TWI Industrial Member Report Summary 675/1999
J M Goward
In electronic packaging of silicon die, current practice is to use surface mount components of various sizes. The problem that large area surface mount components, such as quad flat packs (QFPs) have, is the pitch requirements to connect the peripheral I/Os. As the number of I/Os increases, the pitch must be reduced to accommodate the number of pins that the package has. I/O counts have increased, and component lead pitches have been reduced from 0.5 to 0.3mm, in some cases. The leads can be easily damaged during transit and assembly of the component to the PCB.

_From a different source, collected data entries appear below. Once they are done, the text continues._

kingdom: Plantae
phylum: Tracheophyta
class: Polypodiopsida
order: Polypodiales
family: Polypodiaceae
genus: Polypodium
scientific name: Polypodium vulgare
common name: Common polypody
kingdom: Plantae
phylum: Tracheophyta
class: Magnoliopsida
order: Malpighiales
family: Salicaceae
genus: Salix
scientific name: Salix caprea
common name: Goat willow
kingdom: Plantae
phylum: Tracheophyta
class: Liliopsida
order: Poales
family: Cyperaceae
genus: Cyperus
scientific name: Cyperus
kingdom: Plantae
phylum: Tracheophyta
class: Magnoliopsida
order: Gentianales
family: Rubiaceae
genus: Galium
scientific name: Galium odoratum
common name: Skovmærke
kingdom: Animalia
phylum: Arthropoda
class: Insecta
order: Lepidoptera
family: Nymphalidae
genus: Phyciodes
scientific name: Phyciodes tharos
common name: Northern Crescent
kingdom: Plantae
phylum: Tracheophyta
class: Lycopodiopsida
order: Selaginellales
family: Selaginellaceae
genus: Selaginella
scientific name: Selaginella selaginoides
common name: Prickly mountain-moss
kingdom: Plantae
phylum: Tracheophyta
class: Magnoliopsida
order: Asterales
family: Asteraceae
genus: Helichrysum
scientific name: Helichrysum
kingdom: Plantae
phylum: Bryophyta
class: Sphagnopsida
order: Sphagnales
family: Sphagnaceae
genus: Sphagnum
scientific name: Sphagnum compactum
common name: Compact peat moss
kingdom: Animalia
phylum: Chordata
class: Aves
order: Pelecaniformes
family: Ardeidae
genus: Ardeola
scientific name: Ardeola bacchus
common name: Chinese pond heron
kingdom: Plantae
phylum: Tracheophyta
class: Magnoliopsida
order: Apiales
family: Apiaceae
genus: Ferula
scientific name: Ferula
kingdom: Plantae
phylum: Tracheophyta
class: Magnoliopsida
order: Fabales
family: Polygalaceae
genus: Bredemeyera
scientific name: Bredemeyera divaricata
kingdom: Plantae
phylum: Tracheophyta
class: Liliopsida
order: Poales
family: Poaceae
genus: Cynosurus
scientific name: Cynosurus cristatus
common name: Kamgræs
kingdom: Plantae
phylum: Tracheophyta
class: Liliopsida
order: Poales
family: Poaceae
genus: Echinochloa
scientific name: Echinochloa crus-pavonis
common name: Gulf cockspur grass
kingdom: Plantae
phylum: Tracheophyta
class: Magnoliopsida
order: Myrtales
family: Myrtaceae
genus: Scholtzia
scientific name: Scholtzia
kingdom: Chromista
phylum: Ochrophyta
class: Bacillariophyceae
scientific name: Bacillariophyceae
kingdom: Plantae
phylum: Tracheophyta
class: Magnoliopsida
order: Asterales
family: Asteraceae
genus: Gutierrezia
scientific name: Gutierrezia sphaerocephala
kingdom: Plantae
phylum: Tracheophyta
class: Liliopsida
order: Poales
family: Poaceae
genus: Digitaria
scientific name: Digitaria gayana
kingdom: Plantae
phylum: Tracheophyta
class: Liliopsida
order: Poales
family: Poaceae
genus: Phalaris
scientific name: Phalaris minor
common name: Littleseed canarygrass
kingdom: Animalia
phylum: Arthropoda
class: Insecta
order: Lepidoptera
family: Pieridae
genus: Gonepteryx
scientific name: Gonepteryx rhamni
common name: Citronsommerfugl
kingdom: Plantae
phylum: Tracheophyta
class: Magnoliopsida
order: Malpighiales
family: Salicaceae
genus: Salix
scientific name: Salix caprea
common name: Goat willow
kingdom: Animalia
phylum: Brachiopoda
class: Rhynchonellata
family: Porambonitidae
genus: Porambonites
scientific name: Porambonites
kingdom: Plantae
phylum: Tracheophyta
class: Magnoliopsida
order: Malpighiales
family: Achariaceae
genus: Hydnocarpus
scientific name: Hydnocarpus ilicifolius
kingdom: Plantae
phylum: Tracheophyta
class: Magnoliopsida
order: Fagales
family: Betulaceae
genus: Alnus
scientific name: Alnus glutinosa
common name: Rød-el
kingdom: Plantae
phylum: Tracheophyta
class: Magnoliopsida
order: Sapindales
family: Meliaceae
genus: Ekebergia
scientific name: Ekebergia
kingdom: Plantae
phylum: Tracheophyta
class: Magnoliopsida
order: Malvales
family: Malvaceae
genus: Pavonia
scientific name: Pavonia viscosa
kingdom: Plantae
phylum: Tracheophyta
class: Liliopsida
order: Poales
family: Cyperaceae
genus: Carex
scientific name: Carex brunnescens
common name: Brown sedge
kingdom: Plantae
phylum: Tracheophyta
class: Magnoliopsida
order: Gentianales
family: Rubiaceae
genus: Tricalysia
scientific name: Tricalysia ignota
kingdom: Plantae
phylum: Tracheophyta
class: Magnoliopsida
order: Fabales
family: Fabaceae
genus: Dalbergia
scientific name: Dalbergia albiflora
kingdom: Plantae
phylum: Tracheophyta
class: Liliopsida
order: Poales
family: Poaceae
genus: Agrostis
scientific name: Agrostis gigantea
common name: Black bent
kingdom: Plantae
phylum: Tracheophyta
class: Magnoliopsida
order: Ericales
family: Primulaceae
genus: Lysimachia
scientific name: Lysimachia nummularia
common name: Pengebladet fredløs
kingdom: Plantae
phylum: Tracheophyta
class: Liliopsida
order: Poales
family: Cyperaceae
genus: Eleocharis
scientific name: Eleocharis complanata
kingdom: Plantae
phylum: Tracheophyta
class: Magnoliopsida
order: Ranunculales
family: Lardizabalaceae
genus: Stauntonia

The development of the ball grid array (BGA) has allowed area array interconnects to be made, removing the problems associated with fine pitch peripheral leaded components. Ball grid array technologies offer alternative solutions to high density interconnect requirements, using an area array of solder ball connections that can provide packages with 250-1089 I/Os in the same area as a 208 pin QFP. The pitch change, to 1.27mm, alleviates the problems associated with 0.3mm QFPs but adds a further complication. Multi-level substrates, required to allow the I/Os to fan out from the device, are now a prerequisite and more refined inspection techniques to look at the hidden solder joint are needed. Ball grid array assemblies are rapidly gaining favour as the packaging choice for high I/O devices that require improved electrical connectivity.
The objectives of this report are to:
- Review the technology of BGA packages
- Define the advantages and disadvantages of this packaging technology
- Define the assembly and inspections requirements to make sound electrical joints
- Define the potential reliability concerns of this technology.